▸ TASK BRIEF
Give the data again in full, exactly as written below.

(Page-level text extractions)
*****

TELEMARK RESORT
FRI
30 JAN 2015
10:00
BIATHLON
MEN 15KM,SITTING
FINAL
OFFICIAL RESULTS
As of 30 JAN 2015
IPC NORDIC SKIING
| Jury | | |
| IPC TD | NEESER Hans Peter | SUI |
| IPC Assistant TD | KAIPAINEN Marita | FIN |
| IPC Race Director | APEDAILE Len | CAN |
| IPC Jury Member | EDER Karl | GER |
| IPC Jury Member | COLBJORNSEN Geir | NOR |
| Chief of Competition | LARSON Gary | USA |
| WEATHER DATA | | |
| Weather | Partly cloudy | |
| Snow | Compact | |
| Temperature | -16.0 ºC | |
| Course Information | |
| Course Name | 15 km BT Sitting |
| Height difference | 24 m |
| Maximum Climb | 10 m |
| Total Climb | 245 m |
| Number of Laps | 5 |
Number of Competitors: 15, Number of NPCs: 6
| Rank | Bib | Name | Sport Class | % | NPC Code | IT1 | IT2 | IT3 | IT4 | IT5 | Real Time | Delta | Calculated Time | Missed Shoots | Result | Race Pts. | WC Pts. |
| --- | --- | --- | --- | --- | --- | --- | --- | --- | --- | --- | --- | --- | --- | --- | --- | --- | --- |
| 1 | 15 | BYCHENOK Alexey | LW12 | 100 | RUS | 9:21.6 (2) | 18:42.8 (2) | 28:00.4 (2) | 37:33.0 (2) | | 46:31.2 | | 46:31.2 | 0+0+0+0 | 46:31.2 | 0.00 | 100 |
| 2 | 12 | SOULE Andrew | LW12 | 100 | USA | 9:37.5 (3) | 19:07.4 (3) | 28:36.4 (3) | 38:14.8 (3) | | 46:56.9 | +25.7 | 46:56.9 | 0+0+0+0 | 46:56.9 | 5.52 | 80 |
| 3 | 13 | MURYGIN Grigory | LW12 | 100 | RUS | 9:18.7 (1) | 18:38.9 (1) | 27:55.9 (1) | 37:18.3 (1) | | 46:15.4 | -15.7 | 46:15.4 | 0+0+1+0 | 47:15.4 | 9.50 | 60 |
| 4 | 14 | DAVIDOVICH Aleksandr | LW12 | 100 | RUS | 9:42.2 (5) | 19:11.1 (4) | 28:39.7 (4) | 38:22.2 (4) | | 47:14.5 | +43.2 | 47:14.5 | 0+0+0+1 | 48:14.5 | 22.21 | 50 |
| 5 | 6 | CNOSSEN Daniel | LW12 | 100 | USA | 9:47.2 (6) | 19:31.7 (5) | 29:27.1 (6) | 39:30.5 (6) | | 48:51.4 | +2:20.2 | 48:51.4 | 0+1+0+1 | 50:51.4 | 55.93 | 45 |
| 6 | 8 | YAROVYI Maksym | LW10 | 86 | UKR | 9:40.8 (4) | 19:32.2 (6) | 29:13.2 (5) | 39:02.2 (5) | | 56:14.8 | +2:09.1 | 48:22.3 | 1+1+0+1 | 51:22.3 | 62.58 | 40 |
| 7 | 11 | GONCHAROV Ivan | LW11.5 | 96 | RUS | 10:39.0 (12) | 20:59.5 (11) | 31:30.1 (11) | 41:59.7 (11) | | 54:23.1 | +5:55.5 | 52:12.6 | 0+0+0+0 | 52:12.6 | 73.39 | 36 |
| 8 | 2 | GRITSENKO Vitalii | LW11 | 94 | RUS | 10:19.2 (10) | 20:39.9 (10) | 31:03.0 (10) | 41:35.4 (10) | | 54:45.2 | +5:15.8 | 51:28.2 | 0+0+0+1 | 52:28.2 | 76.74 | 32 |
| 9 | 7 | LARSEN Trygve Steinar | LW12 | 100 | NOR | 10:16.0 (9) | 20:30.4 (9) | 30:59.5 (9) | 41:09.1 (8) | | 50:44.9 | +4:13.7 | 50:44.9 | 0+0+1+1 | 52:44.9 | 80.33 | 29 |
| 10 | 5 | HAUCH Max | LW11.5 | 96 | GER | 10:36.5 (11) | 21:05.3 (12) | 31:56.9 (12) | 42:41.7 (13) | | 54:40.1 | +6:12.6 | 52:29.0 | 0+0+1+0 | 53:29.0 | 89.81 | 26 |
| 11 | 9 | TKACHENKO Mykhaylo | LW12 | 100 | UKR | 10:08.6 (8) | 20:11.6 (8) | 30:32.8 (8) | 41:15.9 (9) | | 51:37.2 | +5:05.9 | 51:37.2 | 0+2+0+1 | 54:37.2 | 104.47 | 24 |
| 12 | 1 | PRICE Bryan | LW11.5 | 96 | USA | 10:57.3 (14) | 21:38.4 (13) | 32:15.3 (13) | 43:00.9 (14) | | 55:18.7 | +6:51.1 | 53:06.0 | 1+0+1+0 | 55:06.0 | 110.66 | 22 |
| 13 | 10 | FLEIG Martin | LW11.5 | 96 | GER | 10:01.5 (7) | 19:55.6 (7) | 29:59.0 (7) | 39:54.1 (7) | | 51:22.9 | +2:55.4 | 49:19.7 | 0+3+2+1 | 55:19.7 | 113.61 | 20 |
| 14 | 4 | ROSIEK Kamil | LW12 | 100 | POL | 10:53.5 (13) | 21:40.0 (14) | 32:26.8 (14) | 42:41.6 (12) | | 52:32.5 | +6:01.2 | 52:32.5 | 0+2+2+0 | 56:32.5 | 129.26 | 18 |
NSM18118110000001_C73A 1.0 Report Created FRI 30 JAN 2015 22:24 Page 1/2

*****

▸ EXERCISE RESULT
TELEMARK RESORT
FRI
30 JAN 2015
10:00
BIATHLON
MEN 15KM,SITTING
FINAL
OFFICIAL RESULTS
As of 30 JAN 2015
IPC NORDIC SKIING
| Jury | | |
| IPC TD | NEESER Hans Peter | SUI |
| IPC Assistant TD | KAIPAINEN Marita | FIN |
| IPC Race Director | APEDAILE Len | CAN |
| IPC Jury Member | EDER Karl | GER |
| IPC Jury Member | COLBJORNSEN Geir | NOR |
| Chief of Competition | LARSON Gary | USA |
| WEATHER DATA | | |
| Weather | Partly cloudy | |
| Snow | Compact | |
| Temperature | -16.0 ºC | |
| Course Information | |
| Course Name | 15 km BT Sitting |
| Height difference | 24 m |
| Maximum Climb | 10 m |
| Total Climb | 245 m |
| Number of Laps | 5 |
Number of Competitors: 15, Number of NPCs: 6
| Rank | Bib | Name | Sport Class | % | NPC Code | IT1 | IT2 | IT3 | IT4 | IT5 | Real Time | Delta | Calculated Time | Missed Shoots | Result | Race Pts. | WC Pts. |
| --- | --- | --- | --- | --- | --- | --- | --- | --- | --- | --- | --- | --- | --- | --- | --- | --- | --- |
| 1 | 15 | BYCHENOK Alexey | LW12 | 100 | RUS | 9:21.6 (2) | 18:42.8 (2) | 28:00.4 (2) | 37:33.0 (2) | | 46:31.2 | | 46:31.2 | 0+0+0+0 | 46:31.2 | 0.00 | 100 |
| 2 | 12 | SOULE Andrew | LW12 | 100 | USA | 9:37.5 (3) | 19:07.4 (3) | 28:36.4 (3) | 38:14.8 (3) | | 46:56.9 | +25.7 | 46:56.9 | 0+0+0+0 | 46:56.9 | 5.52 | 80 |
| 3 | 13 | MURYGIN Grigory | LW12 | 100 | RUS | 9:18.7 (1) | 18:38.9 (1) | 27:55.9 (1) | 37:18.3 (1) | | 46:15.4 | -15.7 | 46:15.4 | 0+0+1+0 | 47:15.4 | 9.50 | 60 |
| 4 | 14 | DAVIDOVICH Aleksandr | LW12 | 100 | RUS | 9:42.2 (5) | 19:11.1 (4) | 28:39.7 (4) | 38:22.2 (4) | | 47:14.5 | +43.2 | 47:14.5 | 0+0+0+1 | 48:14.5 | 22.21 | 50 |
| 5 | 6 | CNOSSEN Daniel | LW12 | 100 | USA | 9:47.2 (6) | 19:31.7 (5) | 29:27.1 (6) | 39:30.5 (6) | | 48:51.4 | +2:20.2 | 48:51.4 | 0+1+0+1 | 50:51.4 | 55.93 | 45 |
| 6 | 8 | YAROVYI Maksym | LW10 | 86 | UKR | 9:40.8 (4) | 19:32.2 (6) | 29:13.2 (5) | 39:02.2 (5) | | 56:14.8 | +2:09.1 | 48:22.3 | 1+1+0+1 | 51:22.3 | 62.58 | 40 |
| 7 | 11 | GONCHAROV Ivan | LW11.5 | 96 | RUS | 10:39.0 (12) | 20:59.5 (11) | 31:30.1 (11) | 41:59.7 (11) | | 54:23.1 | +5:55.5 | 52:12.6 | 0+0+0+0 | 52:12.6 | 73.39 | 36 |
| 8 | 2 | GRITSENKO Vitalii | LW11 | 94 | RUS | 10:19.2 (10) | 20:39.9 (10) | 31:03.0 (10) | 41:35.4 (10) | | 54:45.2 | +5:15.8 | 51:28.2 | 0+0+0+1 | 52:28.2 | 76.74 | 32 |
| 9 | 7 | LARSEN Trygve Steinar | LW12 | 100 | NOR | 10:16.0 (9) | 20:30.4 (9) | 30:59.5 (9) | 41:09.1 (8) | | 50:44.9 | +4:13.7 | 50:44.9 | 0+0+1+1 | 52:44.9 | 80.33 | 29 |
| 10 | 5 | HAUCH Max | LW11.5 | 96 | GER | 10:36.5 (11) | 21:05.3 (12) | 31:56.9 (12) | 42:41.7 (13) | | 54:40.1 | +6:12.6 | 52:29.0 | 0+0+1+0 | 53:29.0 | 89.81 | 26 |
| 11 | 9 | TKACHENKO Mykhaylo | LW12 | 100 | UKR | 10:08.6 (8) | 20:11.6 (8) | 30:32.8 (8) | 41:15.9 (9) | | 51:37.2 | +5:05.9 | 51:37.2 | 0+2+0+1 | 54:37.2 | 104.47 | 24 |
| 12 | 1 | PRICE Bryan | LW11.5 | 96 | USA | 10:57.3 (14) | 21:38.4 (13) | 32:15.3 (13) | 43:00.9 (14) | | 55:18.7 | +6:51.1 | 53:06.0 | 1+0+1+0 | 55:06.0 | 110.66 | 22 |
| 13 | 10 | FLEIG Martin | LW11.5 | 96 | GER | 10:01.5 (7) | 19:55.6 (7) | 29:59.0 (7) | 39:54.1 (7) | | 51:22.9 | +2:55.4 | 49:19.7 | 0+3+2+1 | 55:19.7 | 113.61 | 20 |
| 14 | 4 | ROSIEK Kamil | LW12 | 100 | POL | 10:53.5 (13) | 21:40.0 (14) | 32:26.8 (14) | 42:41.6 (12) | | 52:32.5 | +6:01.2 | 52:32.5 | 0+2+2+0 | 56:32.5 | 129.26 | 18 |
NSM18118110000001_C73A 1.0 Report Created FRI 30 JAN 2015 22:24 Page 1/2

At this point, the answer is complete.